Although the spokesperson declined to name targets, the company will ”definitely continue to plan to expand through M&A in Europe, in countries such as Spain. In the US, though, our main focus is Uniqlo.” The spokesperson went on to say that US acquisitions are “certainly possible” in the near term, adding that the company may be interested in clothing retailers like J. Crew.

An analyst covering the company said that there is a chance that Fast Retailing will acquire a larger company, such as one of its competitors, which include the brands Gap, its separate label Banana Republic, and J. Crew. A second analyst agreed that an acquisition of a bigger company is possible. “If J. Crew were up for sale the company would definitely be interested,” the same analyst said. The analyst cited US market share as the main reason that Fast Retailing should be interested in J. Crew, since the Japanese retailer has less than a 1% share in the US.

A US-based private equity player however thought an acquisition of J. Crew unlikely. The company that went public on the NYSE last year is trading well at the moment, the private equity player said. Furthermore, he said, it was doubtful Millard Drexler, CEO of J. Crew, would agree to work for someone, adding, that without Drexler no one would buy J. Crew. The New York-based retailer is backed by Texas Pacific Group (TPG). The private equity firm reduced its stake from 36% to 21% recently.

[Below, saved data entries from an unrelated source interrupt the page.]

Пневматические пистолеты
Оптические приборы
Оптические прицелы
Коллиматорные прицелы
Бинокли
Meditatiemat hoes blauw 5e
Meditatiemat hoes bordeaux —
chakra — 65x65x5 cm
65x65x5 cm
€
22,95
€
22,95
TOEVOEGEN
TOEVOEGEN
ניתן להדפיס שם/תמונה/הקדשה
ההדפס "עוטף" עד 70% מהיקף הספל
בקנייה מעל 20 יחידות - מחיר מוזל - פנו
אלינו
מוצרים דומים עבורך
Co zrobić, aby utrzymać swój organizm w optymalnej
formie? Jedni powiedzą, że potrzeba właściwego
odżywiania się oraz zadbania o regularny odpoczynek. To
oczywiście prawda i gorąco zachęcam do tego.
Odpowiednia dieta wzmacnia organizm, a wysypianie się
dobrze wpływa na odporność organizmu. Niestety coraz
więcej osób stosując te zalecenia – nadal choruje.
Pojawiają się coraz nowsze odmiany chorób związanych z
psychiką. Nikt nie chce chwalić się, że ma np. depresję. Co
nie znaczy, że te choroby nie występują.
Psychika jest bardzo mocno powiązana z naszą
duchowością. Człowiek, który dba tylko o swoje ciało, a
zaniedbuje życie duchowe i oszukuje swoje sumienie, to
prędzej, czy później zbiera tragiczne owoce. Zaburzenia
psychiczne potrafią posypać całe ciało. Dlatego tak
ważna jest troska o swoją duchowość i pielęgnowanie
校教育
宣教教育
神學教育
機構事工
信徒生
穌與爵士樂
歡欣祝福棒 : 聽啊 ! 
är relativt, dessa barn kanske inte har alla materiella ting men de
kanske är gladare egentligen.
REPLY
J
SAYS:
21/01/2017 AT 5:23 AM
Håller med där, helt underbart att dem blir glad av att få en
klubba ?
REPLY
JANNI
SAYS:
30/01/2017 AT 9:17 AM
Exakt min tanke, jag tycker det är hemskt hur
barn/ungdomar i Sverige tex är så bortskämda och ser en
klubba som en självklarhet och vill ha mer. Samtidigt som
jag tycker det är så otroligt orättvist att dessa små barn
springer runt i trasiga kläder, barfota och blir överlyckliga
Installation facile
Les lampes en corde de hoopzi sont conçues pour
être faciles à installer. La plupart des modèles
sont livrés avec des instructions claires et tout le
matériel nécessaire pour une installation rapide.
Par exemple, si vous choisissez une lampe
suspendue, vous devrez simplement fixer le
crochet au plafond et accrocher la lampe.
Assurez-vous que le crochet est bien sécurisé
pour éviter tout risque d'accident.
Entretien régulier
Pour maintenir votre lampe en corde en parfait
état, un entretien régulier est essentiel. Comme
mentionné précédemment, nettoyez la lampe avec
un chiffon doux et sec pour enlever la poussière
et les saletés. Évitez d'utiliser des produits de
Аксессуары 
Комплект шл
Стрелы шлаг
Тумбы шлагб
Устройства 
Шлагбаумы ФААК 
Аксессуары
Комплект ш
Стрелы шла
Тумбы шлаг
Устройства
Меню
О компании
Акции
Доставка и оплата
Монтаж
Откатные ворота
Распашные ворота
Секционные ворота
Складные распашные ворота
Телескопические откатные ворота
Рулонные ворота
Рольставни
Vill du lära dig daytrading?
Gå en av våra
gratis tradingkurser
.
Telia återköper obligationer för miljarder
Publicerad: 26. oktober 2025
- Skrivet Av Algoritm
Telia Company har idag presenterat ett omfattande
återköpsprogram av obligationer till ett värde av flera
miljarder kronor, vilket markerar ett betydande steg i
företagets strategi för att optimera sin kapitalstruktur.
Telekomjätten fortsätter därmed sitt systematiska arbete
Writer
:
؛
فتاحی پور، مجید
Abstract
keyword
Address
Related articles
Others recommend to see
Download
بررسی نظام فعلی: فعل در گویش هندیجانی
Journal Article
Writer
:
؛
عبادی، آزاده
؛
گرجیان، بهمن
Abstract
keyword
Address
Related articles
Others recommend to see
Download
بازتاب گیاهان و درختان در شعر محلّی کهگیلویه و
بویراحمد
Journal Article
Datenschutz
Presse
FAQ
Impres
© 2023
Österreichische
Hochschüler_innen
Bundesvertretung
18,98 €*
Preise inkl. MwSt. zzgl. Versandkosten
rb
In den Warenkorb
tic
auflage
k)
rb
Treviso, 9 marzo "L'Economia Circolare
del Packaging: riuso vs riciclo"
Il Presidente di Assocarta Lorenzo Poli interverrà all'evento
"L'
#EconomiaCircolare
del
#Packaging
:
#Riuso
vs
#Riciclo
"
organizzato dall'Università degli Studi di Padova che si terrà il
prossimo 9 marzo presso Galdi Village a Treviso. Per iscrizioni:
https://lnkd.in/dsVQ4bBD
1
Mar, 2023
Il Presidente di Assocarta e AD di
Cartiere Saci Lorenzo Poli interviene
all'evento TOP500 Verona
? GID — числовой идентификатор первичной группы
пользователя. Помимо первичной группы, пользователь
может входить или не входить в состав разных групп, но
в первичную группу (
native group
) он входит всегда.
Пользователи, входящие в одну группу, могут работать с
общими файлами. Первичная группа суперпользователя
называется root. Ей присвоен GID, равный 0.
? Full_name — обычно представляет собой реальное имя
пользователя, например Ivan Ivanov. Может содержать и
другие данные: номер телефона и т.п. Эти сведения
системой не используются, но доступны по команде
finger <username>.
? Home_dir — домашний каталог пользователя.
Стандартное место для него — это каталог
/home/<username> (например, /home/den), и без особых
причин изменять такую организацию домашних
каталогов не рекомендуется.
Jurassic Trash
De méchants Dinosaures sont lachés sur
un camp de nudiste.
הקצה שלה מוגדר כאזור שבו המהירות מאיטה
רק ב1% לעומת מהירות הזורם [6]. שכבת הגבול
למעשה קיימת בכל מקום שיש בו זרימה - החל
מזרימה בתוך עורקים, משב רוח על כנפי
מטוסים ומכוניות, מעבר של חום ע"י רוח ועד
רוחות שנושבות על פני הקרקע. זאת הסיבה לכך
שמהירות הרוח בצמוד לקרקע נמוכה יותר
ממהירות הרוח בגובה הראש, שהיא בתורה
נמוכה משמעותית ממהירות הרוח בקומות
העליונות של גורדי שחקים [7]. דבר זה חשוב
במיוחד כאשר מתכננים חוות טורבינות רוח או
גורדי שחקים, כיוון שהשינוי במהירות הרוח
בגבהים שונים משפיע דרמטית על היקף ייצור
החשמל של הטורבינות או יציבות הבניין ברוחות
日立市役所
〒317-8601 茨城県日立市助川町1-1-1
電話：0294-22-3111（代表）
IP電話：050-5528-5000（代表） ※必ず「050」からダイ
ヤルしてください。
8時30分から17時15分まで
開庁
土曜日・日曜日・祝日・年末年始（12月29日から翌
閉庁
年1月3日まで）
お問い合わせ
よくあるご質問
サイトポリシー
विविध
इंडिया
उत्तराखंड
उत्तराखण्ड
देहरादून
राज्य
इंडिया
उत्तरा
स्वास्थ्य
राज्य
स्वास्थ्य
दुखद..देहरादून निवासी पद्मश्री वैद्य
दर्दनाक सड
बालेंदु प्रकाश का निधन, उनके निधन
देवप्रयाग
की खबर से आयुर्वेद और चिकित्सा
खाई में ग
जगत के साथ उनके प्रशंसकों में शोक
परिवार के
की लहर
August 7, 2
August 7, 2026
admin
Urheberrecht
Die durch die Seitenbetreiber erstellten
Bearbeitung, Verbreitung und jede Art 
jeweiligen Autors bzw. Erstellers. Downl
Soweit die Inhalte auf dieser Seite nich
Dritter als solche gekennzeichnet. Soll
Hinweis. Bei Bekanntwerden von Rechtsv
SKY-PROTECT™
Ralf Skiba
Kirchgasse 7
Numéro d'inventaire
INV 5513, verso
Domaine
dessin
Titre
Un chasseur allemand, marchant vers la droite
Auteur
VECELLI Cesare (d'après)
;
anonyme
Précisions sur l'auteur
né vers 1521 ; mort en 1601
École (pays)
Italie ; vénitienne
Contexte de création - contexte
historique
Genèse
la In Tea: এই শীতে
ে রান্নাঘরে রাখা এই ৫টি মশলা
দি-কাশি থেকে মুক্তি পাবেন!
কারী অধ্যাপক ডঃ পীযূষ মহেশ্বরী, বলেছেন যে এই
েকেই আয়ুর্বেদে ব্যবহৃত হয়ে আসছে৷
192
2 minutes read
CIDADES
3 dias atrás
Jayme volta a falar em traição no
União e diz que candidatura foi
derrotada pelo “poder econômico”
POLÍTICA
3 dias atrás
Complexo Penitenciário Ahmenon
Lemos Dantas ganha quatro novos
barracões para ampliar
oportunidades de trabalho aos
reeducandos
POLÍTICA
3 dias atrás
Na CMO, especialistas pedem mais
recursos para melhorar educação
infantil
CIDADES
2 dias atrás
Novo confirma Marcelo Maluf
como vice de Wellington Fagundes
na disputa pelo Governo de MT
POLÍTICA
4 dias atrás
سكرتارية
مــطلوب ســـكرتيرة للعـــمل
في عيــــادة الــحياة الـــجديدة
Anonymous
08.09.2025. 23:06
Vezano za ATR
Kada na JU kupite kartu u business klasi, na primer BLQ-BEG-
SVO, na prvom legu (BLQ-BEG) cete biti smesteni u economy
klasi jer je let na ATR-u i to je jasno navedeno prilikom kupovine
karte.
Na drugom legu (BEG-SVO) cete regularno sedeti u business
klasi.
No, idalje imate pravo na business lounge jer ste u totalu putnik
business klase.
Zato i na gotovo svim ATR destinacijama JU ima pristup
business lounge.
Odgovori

A TPG spokesperson declined to comment on why the firm decided to do this. The private equity firm has held a stake in J. Crew for over a decade, the spokesperson said. A J. Crew spokesperson said the company has gone through a secondary offering last month, but declining to comment on anything else. The US-based private equity player said Fast Retailing is basically after a brand. The Japanese company is looking for a global brand much like its 2003 acquisition of Theory. He named James Perse, Tory Burch, Nanette Lepore, Calypso or Betsy Johnson as companies which could interest Fast Retailing. All the companies mentioned have been reported to be up for sale.

Fast Retailing has financed most of its past acquisitions with cash and loans, so the company will probably do the same for future acquisitions, the first analyst added. The recently acquired casual clothing brand, Comptoir des Cotonniers, and lingerie retail chain, Petit Vehicule, “are well established global brands in France, which are good for our group,” the spokesperson for Fast Retailing said. Fast Retailing recently acquired Comptoir des Cotonniers from French apparel maker Nelson Finances for JPY 26bn (USD 221m) and acquired a 95% stake in Petit Vehicule for JPY 8bn (USD 68m). The company last year failed in its attempt to merge with Giordano International, a Hong Kong-based retailer.

Fast Retailing has a market capitalization of JPY 961bn (USD 8.2bn).